Se as pinturas e esculturas clássicas perpetuavam padrões corporais ideais, referências máximas a serem seguidas na busca da beleza para homens, e muito especialmente, para mulheres, o acesso popularizado a outras e mais diversas imagens com o advento do cinema e da TV, criou mitos inalcançáveis de outra ordem de beleza, cercados de narrativas heroicas e sedução à flor da pele. Assim, de Rodolfo Valentino a Errol Flynn e Clark Gable, de Rock Hudson a Tom Cruise, passando por Greta Garbo, Rita Hayworth, Marilyn Monroe, Sharon Stone a Charlize Therone Megan Fox, todos os mitos do cinema carregam para fora das telas doses cavalares de uma beleza que vai além dos próprios atores que os encarnam. Estes, contando do início do século para cá, tiveram seu padrão mudado radicalmente: os homens se tornando mais musculosos; as mulheres emagrecendo até não sobrar mais onde pegar.
 

O mundo que antes sustentava a beleza como um ideal, um status e um privilégio de poucos – manipulados no presente e na posteridade -, passou a transformá-lo numa construção que difunde um ideal do belo como algo vendável, comercializável, atingível na medida do bolso de cada um.
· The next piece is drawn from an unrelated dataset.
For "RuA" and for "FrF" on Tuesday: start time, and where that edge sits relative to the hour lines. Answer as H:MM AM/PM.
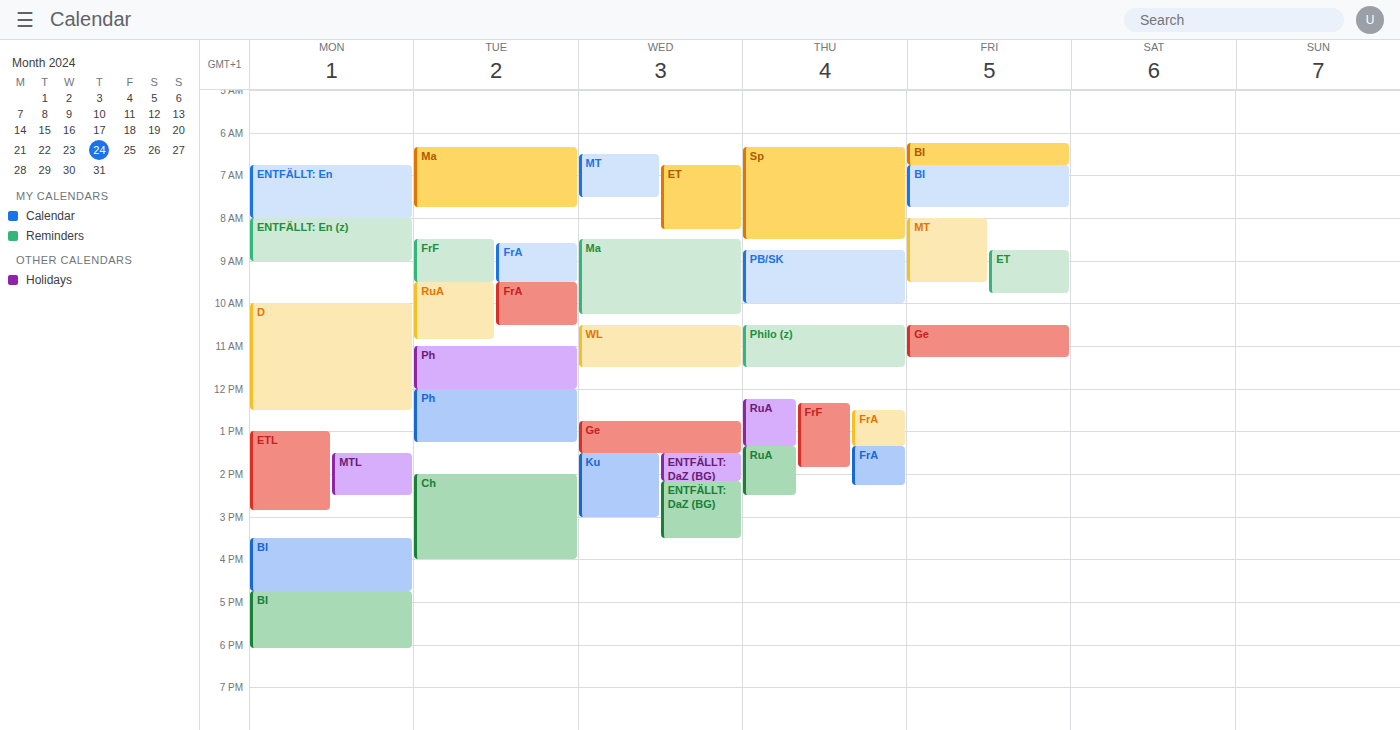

Esta falsa democracia acirra o desejo humano na busca de um padrão cada dia mais inalcançável. Se anteriormente as revistas da moda e os anúncios já mascaravam com retoques à mão as fotos das modelos, o atual grau de refinamento da manipulação digital das imagens gera reconstruções corporais completamente irreais de tão perfeitas. Para esse novo ideal estético, que corrige as imperfeições, as curvas do corpo, vincos da pele, texturas e rugas, são anulados não apenas o que nos torna humanos, mas também aquilo que nos marca a história do corpo através do tempo. Temos, neste novo modelo, um padrão de tão alto nível de perfeição que não basta recorrer à saúde do corpo, é preciso ir além e nos tornarmos, pelo poder da maquiagem digital e da ponta de um bisturi, a reconstrução modelada de outro tipo de ser humano, edificado para atender não as exigências da saúde, mas aos apelos infinitos do desejo e do consumo.
 

Desta forma, assim como Narciso, um número cada vez maior de pessoas definha frente a um reflexo cuja imagem exige cada dia uma meta de beleza infinita. Exaltam a frivolidade e a superficialidade, que vem em anexo a um consumo desenfreado, nos estimulando em camadas e camadas de discursos midiáticos. Os reality shows, as modelos bombadas que exibem seus corpos nas TV’s e revistas, e as propagandas – que, sob quilos de maquiagens, cremes e imersões, prometendo o impossível – são reflexo e causa desta busca frenética. Cada dia mais os jovens querem permanecer mais jovens e os mais velhos buscam esticar sua juventude ad infinitum, numa luta desigual contra o tempo e o corpo. Têm, todos eles, flutuando sobre o ombro esquerdo, um capetinha miniatura que sussurra ao seu ouvido que é possível vencer essa peleja, enquanto, no outro ombro, um anjinho bonitinho lhes diz que nunca na vida você pode ficar tão lindo quanto ele.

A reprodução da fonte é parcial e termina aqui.